Trecho citado>
--------

Ela também visa capacitar os cidadãos para entender e engajar-se com tecnologias de IA de forma responsável, ao mesmo tempo que proíbe sistemas de IA que apresentem riscos inaceitáveis para indivíduos e sociedade. A UE afirma que suas regras equilibram a promoção da inovação e a garantia de práticas responsáveis de IA.
Grupos como a Junta Europeia de Inteligência Artificial, que apoia a implementação em toda a UE, saudaram a revelação da Lei de Inteligência Artificial da UE. O Agrupamento Europeu das Sociedades de Autores e a Federação dos Editores Europeus também acolheram as regulamentações. No entanto, alguns grupos da sociedade civil, incluindo a Anistia Internacional, argumentam que a Lei da IA da UE não vai longe o suficiente na proteção dos direitos humanos.
Contudo, os defensores da inovação expressaram preocupação de que a Lei da IA da UE vá longe demais e possa sufocar a inovação. Grupos de pequenas empresas acreditam que as regulamentações podem exigir investimentos significativos em conformidade, um ônus para pequenas e médias empresas (PMEs). Vladimir Lelicanin, CTO da HAL8, compartilha essa preocupação e acrescenta que essas regulamentações provavelmente afetarão startups.
Lei da IA da UE Impõe Desafios para Startups, PMEs
Segundo Lelicanin, os requisitos extensos da Lei da IA da UE, especialmente para sistemas de alto risco, exigem que startups e pequenas e médias empresas (PMEs) realizem avaliações de risco e mantenham documentação técnica detalhada. Isso pode exigir financiamento que as startups e PMEs geralmente não possuem.
“Para os menores players, esses fardos administrativos e financeiros podem ser paralisantes, potencialmente desencorajando-os de adotar ou desenvolver tecnologias de IA. Isto é particularmente preocupante porque a Europa já fica atrás de concorrentes globais como os EUA e a China em inovação de IA,” argumentou o CTO.
Enquanto isso, Lelicanin acredita que as sandboxes regulatórias, para as quais a Comissão Europeia deve publicar diretrizes antes de agosto, podem ajudar as empresas a navegar a conformidade sem sufocar a criatividade. No entanto, Lelicanin alertou que a UE precisa “garantir que as sandboxes permaneçam ágeis e inclusivas,” particularmente para PMEs. Segundo ele, é para evitar replicar as próprias barreiras que elas visam desmantelar.

--------

Dados para análise>
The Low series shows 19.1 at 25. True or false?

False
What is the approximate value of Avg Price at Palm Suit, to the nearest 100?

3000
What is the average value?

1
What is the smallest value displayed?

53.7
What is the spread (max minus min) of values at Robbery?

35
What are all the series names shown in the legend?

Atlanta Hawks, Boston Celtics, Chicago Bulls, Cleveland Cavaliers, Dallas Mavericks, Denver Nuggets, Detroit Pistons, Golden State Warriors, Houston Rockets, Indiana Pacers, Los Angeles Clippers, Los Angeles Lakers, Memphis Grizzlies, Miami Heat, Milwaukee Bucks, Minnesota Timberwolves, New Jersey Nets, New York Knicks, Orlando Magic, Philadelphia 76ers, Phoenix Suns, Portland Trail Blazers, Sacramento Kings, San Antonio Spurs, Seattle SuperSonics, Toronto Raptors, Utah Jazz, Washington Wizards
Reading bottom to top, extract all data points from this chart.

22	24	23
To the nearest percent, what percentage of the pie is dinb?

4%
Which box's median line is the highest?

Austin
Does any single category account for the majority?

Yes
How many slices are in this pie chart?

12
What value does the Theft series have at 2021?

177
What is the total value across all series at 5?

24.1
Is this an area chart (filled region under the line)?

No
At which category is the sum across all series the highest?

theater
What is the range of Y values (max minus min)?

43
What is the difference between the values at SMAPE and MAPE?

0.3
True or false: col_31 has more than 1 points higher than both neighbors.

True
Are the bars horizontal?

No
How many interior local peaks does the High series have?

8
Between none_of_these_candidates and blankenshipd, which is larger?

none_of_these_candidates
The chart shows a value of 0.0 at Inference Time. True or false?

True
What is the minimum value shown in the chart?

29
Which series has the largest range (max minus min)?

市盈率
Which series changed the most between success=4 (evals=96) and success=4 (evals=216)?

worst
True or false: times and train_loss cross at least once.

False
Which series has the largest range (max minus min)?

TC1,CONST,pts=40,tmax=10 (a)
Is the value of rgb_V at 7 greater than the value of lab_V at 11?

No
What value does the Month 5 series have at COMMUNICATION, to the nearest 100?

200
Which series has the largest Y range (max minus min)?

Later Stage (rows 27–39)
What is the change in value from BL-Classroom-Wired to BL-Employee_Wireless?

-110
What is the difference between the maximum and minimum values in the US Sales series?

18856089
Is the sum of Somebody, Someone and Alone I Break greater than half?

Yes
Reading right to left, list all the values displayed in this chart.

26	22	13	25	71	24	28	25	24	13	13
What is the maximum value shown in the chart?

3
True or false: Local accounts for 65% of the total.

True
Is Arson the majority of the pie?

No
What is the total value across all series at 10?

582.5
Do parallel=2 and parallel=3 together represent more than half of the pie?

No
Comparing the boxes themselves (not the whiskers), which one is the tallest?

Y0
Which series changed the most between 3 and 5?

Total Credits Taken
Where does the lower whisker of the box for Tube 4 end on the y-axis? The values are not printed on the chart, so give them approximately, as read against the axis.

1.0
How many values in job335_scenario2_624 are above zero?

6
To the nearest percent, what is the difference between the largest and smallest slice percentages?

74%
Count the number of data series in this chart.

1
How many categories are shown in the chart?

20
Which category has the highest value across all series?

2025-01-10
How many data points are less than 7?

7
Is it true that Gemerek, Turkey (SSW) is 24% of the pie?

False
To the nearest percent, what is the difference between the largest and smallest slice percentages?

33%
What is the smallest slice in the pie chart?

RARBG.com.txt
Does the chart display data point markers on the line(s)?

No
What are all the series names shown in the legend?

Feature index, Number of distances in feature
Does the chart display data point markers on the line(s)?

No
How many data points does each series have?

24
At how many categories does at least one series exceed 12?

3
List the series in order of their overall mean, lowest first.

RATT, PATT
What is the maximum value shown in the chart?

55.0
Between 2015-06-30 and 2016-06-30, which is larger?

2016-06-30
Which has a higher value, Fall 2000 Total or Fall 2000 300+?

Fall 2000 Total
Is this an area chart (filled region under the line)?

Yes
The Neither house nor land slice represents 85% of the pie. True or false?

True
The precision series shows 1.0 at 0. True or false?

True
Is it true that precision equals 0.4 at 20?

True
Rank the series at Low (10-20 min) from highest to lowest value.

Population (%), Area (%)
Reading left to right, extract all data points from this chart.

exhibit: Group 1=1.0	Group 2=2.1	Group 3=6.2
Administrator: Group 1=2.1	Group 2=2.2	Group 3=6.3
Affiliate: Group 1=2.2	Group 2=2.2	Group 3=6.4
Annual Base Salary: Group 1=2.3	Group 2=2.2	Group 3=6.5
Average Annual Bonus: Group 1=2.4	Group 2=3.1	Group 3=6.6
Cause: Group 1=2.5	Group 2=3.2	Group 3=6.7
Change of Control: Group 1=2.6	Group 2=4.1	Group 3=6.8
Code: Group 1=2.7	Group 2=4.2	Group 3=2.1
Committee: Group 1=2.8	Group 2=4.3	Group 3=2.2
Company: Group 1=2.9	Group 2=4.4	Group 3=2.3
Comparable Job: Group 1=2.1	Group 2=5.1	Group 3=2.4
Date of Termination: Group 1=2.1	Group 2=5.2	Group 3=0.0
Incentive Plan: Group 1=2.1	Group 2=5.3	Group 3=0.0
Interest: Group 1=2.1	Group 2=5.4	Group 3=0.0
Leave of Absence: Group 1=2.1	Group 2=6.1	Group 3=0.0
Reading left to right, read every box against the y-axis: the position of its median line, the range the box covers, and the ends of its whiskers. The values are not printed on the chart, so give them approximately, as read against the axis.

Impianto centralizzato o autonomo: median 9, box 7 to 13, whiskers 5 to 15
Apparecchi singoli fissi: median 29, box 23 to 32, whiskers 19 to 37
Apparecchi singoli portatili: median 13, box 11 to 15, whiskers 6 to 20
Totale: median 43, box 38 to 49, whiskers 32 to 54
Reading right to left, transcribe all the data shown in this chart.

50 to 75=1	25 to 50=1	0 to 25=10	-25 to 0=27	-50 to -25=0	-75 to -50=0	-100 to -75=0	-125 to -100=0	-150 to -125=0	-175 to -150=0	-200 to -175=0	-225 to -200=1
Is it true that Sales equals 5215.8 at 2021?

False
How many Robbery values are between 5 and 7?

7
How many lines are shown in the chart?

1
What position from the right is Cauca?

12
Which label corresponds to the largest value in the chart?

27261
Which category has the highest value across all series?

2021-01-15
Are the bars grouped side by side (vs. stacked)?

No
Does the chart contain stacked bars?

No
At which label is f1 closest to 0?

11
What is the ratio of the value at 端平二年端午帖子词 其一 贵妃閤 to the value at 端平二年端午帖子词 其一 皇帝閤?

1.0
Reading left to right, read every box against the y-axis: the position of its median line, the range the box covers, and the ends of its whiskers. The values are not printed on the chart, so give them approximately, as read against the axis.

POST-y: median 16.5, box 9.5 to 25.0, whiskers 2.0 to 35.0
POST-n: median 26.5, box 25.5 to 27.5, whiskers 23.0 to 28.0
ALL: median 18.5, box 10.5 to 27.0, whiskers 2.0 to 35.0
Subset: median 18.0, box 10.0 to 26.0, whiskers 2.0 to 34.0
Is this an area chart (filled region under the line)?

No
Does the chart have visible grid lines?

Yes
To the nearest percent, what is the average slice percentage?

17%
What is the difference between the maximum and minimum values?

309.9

--------

Exercícios>
1) Transcreva o trecho citado começando em "Ela também visa" e seguindo até "dos direitos humanos.".
2) Liste todas as organizações que, segundo o trecho citado, saudaram ou acolheram a Lei de Inteligência Artificial da UE.
3) Resuma o trecho citado em duas frases.
O material acima não tem relação com o trecho citado.

Respostas por tarefa>
1)
Ela também visa capacitar os cidadãos para entender e engajar-se com tecnologias de IA de forma responsável, ao mesmo tempo que proíbe sistemas de IA que apresentem riscos inaceitáveis para indivíduos e sociedade. A UE afirma que suas regras equilibram a promoção da inovação e a garantia de práticas responsáveis de IA.
Grupos como a Junta Europeia de Inteligência Artificial, que apoia a implementação em toda a UE, saudaram a revelação da Lei de Inteligência Artificial da UE. O Agrupamento Europeu das Sociedades de Autores e a Federação dos Editores Europeus também acolheram as regulamentações. No entanto, alguns grupos da sociedade civil, incluindo a Anistia Internacional, argumentam que a Lei da IA da UE não vai longe o suficiente na proteção dos direitos humanos.

2)
- Junta Europeia de Inteligência Artificial
- Agrupamento Europeu das Sociedades de Autores
- Federação dos Editores Europeus

3) A Lei da IA da UE foi saudada por grupos como a Junta Europeia de Inteligência Artificial, mas há críticas de que ela não protege o suficiente os direitos humanos e de que pode sufocar a inovação. Vladimir Lelicanin, CTO da HAL8, alerta que os requisitos da lei podem sobrecarregar startups e PMEs e acredita que as sandboxes regulatórias podem ajudar, desde que permaneçam ágeis e inclusivas.